## Written request:
Please return the passage from the film critique, starting at "The native Africans" and ending at "second category: ineptitude.", copied word for word.

## Text passage:
• • • • •

In this world, only the white man can be the scientist, only the white woman the educator, the latter of whom is shown to literally leave the ‘civilised’ world in order to step into this role, where the natives are the untamed Other. Yet despite this role, only the actions and desires of these two people are shown to be of any real import. The natives are simply part of the backdrop against which this entirely Western romance-comedy takes place, existing only to provide the means for their coming together.

“Information, whether correct or incorrect, weaves its way into our subconscious and takes root when packaged in an attractive, believable form.”

N!xau stars as Xi, the San (Bushman) trapped in a world he cannot understand.

The native Africans essentially fall into two camps, both of which are deemed to be lower than their white masters. The villagers are poor, yet happy: educating them is seen as a duty of those more fortunate, but we don’t have to feel sorry for that they toil the fields as they don’t yearn to better themselves or desire equality. Indeed, the film goes to great pains – particularly through the initial narrative – to point out that Western civilisation is not especially desirable, that it bears the price of advanced development. And yet only the products of this civilisation are able to solve the problems faced in the ensuing drama, which leads to the second category: ineptitude.

• • • • •

## Data section:
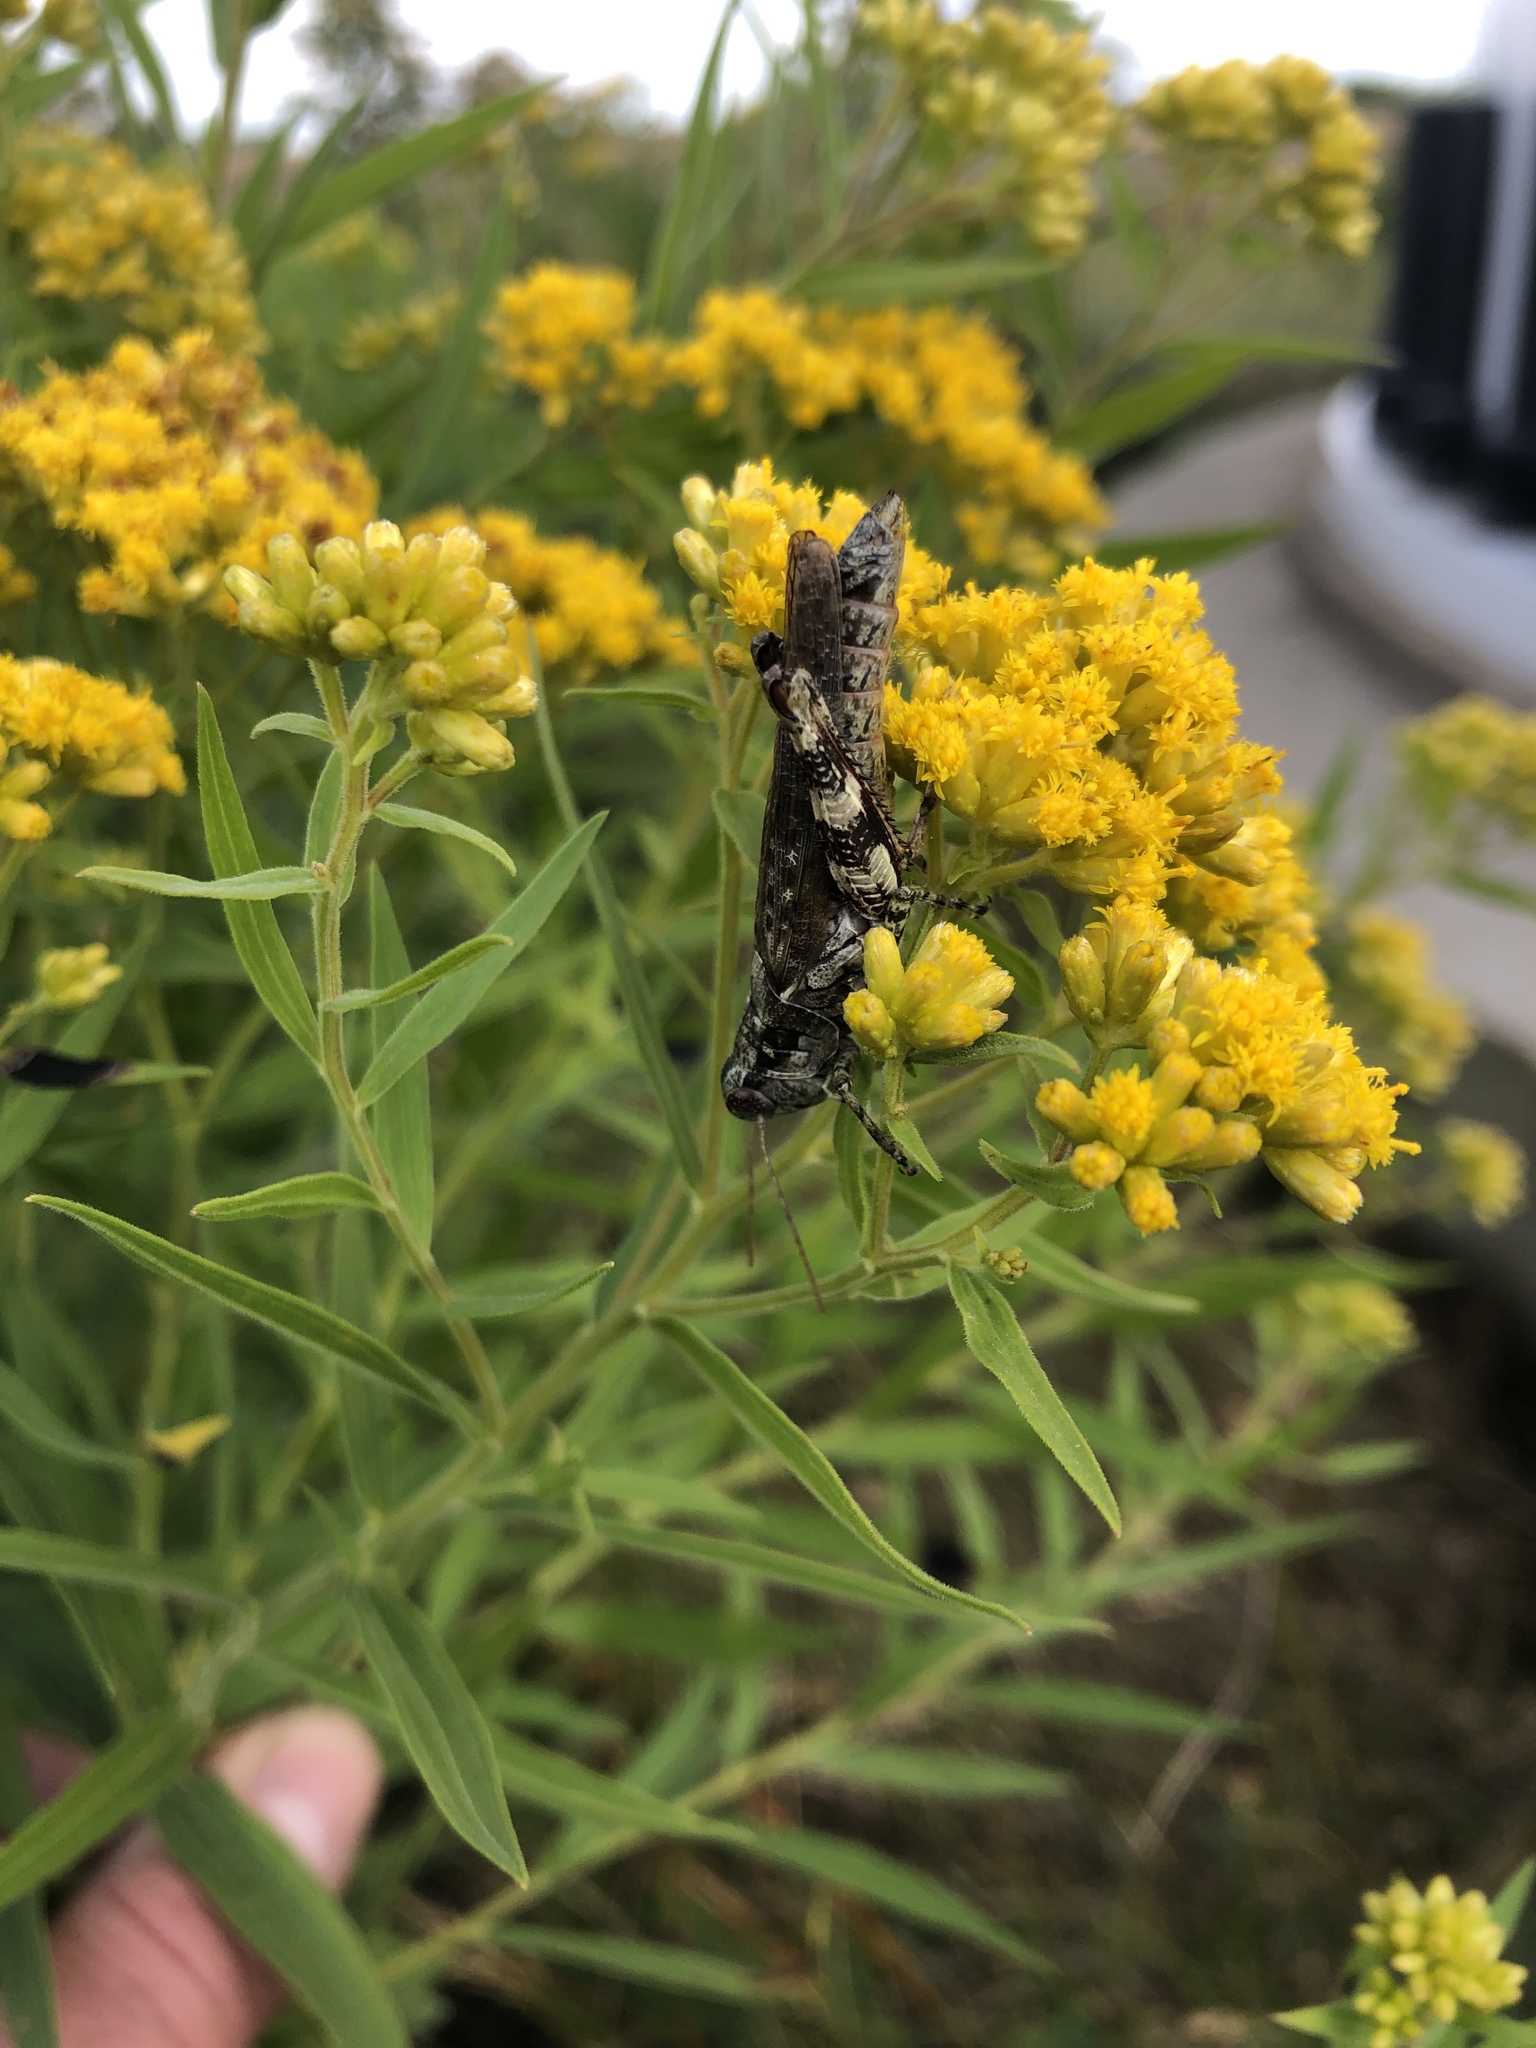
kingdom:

• • • • •

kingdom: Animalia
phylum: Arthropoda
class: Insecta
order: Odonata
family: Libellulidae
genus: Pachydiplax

• • • • •

## Result of the exercise:
The native Africans essentially fall into two camps, both of which are deemed to be lower than their white masters. The villagers are poor, yet happy: educating them is seen as a duty of those more fortunate, but we don’t have to feel sorry for that they toil the fields as they don’t yearn to better themselves or desire equality. Indeed, the film goes to great pains – particularly through the initial narrative – to point out that Western civilisation is not especially desirable, that it bears the price of advanced development. And yet only the products of this civilisation are able to solve the problems faced in the ensuing drama, which leads to the second category: ineptitude.